Friday, September 22, 2017

Primitive Man - Caustic

It feels like Primitive Man has been around forever, but in reality their debut full-length Scorn came out only four years ago.  Since then, however, they've released nearly a dozen singles, splits, and the EP Home is Where the Hatred Is, making them one of the more prolific bands going.  The Denver sludge trio has put out some of the darkest, most repulsive sludge around in the past four years, and with the release of their sophomore LP Caustic, it appears that was just a warm up.

The first thing I noticed about Caustic is that it is long.  Like long.  The twelve tracks range in length from 41 seconds to twelve and a half minutes; no matter the length, each track is stuffed with Primitive Man's unrelenting, oppressive sludge.  What's interesting - and impressive - is the way the band manages to take what could easily become a boring amalgamation of noise, crashing cymbals, and harsh vocals, and vary things up enough to hold your rapt attention for over an hour (mostly).

"Victim," for instance, has an undeniable groove running under all the feedback that could be the backbone of a Clutch or early-Sword jam if you cleaned off the tons of grime and muck Primitive Man cover it with.  "Commerce" is a twelve minute jam that's all over the place; sludge riddled with noise, switching tempos and keeping the listener off balance for the majority of its run time.  "Sterility" is an absolute burner, a track that roars and smolders before being snuffed out in a wail of feedback.

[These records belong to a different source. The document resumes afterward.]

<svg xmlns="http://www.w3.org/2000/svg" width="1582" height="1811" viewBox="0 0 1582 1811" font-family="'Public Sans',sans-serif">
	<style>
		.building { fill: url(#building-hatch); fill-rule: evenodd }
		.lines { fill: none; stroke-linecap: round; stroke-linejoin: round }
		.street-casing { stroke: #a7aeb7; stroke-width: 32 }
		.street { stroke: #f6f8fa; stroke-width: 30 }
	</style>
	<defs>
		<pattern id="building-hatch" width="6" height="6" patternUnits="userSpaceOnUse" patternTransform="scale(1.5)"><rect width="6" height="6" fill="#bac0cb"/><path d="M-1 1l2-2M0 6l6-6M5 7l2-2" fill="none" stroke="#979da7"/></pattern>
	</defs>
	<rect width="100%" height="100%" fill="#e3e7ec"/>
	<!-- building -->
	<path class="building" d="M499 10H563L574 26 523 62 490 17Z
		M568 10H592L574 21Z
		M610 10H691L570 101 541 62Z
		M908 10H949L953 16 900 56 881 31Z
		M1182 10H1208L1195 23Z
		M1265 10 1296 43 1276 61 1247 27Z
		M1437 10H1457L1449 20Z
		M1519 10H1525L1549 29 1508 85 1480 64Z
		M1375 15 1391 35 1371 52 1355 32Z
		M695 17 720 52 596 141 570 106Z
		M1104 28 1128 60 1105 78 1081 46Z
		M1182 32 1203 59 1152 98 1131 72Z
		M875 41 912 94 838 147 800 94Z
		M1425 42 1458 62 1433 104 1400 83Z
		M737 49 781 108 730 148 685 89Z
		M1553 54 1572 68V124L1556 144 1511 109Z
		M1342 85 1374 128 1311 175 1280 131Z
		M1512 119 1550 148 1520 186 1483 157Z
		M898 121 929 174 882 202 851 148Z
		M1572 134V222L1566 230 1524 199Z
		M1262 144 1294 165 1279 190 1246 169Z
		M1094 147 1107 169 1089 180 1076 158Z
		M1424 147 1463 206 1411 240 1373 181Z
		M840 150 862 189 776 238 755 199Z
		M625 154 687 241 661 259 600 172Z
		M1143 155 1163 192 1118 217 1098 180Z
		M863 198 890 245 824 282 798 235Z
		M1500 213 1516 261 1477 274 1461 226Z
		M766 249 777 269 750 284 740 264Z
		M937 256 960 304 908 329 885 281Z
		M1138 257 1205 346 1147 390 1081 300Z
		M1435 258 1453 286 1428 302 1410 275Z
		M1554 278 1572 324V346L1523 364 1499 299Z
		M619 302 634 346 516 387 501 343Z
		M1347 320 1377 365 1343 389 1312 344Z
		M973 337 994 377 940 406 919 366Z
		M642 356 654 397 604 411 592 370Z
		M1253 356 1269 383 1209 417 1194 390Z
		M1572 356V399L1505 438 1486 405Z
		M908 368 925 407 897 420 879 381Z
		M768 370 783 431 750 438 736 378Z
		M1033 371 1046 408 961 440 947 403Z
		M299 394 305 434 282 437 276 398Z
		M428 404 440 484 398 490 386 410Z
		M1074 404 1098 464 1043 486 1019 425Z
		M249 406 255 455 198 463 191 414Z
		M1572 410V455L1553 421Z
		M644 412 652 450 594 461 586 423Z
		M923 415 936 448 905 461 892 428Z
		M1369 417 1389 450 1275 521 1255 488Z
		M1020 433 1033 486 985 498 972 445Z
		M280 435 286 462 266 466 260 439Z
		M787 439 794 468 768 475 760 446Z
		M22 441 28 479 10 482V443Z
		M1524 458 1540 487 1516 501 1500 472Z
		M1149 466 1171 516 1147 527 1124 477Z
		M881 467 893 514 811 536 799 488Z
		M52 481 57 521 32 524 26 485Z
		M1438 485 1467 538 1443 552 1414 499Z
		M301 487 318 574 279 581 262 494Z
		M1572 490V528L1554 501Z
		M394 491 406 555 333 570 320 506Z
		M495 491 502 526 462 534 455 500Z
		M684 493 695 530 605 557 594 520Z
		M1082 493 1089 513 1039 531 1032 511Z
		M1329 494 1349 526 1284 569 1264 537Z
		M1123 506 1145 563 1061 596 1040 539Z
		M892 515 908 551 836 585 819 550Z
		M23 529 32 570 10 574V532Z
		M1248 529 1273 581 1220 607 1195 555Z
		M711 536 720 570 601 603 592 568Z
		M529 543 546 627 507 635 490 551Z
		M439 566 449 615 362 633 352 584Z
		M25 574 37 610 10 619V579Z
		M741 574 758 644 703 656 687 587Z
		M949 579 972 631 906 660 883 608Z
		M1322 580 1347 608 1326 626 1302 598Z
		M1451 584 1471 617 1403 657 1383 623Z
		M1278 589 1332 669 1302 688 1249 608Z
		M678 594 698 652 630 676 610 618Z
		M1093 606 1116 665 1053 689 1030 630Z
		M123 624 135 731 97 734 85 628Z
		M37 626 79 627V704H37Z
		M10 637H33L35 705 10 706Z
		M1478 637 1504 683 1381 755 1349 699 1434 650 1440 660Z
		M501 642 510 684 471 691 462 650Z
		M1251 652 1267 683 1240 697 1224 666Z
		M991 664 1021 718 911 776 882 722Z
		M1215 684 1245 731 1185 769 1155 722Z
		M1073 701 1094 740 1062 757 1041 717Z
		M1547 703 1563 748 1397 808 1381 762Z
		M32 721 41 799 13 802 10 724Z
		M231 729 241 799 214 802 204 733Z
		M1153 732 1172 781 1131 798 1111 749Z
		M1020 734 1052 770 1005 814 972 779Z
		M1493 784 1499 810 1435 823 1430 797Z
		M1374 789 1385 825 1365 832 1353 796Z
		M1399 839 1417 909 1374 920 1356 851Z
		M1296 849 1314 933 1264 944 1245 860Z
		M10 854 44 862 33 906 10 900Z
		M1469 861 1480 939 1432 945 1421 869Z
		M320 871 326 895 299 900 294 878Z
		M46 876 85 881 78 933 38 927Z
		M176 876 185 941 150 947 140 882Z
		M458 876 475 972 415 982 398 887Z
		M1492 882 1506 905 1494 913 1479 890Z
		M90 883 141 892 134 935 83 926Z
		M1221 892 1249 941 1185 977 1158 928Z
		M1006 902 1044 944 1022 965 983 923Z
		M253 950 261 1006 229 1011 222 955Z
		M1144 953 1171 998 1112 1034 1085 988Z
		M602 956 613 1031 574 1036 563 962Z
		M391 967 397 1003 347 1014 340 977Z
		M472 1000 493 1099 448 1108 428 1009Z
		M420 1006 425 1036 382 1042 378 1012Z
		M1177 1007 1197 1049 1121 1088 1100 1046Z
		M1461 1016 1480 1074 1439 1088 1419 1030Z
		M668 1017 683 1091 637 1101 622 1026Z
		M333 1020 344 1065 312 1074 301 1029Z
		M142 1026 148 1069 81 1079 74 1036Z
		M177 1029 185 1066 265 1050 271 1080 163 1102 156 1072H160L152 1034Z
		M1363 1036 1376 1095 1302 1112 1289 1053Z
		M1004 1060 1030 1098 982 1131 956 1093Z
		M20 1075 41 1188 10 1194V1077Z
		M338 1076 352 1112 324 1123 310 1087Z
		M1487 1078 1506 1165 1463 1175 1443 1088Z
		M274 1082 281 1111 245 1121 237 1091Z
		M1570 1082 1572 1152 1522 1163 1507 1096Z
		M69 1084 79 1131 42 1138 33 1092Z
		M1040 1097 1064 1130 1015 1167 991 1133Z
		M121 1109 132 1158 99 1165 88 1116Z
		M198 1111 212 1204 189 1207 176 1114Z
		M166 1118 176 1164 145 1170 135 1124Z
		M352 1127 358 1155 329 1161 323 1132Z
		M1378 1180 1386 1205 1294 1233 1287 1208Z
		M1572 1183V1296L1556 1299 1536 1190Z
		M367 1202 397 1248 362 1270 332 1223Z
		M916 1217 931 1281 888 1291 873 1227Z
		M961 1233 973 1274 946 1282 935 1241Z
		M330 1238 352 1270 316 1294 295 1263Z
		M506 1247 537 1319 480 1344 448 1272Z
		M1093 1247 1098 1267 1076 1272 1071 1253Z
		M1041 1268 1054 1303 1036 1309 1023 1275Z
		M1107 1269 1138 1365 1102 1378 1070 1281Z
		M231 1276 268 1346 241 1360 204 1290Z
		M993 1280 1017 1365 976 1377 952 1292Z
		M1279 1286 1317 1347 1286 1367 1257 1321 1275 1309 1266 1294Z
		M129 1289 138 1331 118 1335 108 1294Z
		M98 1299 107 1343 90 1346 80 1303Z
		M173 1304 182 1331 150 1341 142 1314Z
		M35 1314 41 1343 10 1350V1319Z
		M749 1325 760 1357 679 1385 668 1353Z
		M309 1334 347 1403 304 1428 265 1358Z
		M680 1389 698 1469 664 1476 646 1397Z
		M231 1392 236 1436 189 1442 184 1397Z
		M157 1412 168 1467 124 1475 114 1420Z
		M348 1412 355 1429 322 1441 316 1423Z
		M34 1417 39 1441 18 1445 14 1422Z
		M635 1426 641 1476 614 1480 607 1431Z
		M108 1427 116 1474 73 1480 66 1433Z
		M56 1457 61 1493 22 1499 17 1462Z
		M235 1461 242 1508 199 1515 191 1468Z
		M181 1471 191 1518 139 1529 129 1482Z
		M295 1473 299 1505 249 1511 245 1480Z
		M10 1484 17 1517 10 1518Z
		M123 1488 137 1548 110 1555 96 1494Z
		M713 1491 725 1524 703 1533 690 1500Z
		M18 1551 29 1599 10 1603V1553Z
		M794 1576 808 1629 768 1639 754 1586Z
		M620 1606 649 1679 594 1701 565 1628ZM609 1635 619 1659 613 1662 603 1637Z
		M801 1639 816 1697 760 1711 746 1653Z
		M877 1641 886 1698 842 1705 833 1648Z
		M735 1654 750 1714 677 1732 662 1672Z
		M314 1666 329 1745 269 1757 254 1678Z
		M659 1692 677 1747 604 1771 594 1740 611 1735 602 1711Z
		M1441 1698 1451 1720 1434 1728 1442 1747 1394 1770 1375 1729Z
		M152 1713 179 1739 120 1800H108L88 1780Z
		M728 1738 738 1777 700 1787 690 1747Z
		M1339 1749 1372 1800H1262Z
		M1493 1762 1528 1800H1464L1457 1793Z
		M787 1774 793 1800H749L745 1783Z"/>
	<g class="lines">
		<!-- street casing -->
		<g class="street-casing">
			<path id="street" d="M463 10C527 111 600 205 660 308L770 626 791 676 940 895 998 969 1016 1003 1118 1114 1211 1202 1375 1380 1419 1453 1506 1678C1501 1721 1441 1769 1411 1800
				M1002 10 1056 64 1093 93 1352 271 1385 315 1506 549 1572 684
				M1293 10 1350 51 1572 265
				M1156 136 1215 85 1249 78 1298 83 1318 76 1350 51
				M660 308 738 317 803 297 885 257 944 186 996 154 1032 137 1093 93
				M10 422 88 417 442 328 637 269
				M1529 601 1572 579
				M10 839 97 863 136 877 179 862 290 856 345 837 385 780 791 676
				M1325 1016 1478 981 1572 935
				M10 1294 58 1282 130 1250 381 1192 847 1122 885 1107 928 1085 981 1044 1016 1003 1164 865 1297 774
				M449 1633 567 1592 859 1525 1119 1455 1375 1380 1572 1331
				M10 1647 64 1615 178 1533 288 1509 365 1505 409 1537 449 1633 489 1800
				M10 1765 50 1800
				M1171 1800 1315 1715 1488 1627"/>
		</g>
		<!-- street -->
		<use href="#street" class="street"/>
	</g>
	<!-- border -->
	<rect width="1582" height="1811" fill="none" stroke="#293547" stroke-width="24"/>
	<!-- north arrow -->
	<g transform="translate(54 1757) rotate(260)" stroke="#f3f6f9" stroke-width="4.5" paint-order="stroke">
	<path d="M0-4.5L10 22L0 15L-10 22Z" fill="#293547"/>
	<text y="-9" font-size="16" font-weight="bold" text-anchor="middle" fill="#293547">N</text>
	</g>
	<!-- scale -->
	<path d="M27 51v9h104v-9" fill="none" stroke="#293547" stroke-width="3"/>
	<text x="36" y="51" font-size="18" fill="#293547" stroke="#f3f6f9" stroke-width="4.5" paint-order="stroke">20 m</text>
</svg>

The back half is where Caustic truly shines, however.  "Sugar Hole" is a dirge that plods forward unrelentingly, a perpetual motion machine of death and despair.  The one-two knockout punch of "Disfigured" and "Inevitable" somehow takes the previous intensity of Caustic and ups the ante considerably; the back half of "Inevitable" especially is soaked in vitriol and lit on fire.  The album's closing track "Absolutes" is a noise track that unfortunately doesn't do much for me.  It's definitely unsettling, but after the intensity of "Inevitable," it feels like a let down.

It truly is amazing that PM is a three piece; the rhythm section of Jonathan Campos and Joe Linden sound HUGE, while guitarist/vocalist Ethan Lee McCarthy has one of the best, most recognizable voices in extreme music right now, while also playing a mean guitar.  The band uses feedback and tuning to their advantage, playing as loud as they can as close as they can to create a sound that is absolutely smothering; even "quieter" moments are discomforting.

Primitive Man is certainly not a band for everyone, but people looking for something dirty, abrasive, and absolutely fucking miserable are in for a treat.  Caustic takes the formula the band began on Scorn and continued on its myriad releases over the next few years and pushes it ever further over the edge.  While I'll admit I can do without the straight-up noise tracks, the band is clearly passionate about it, and the way they fold noise into their blackened sludge is sensational.  Caustic oozes contempt and hatred through every note of its runtime, and those willing to listen are in for a treat.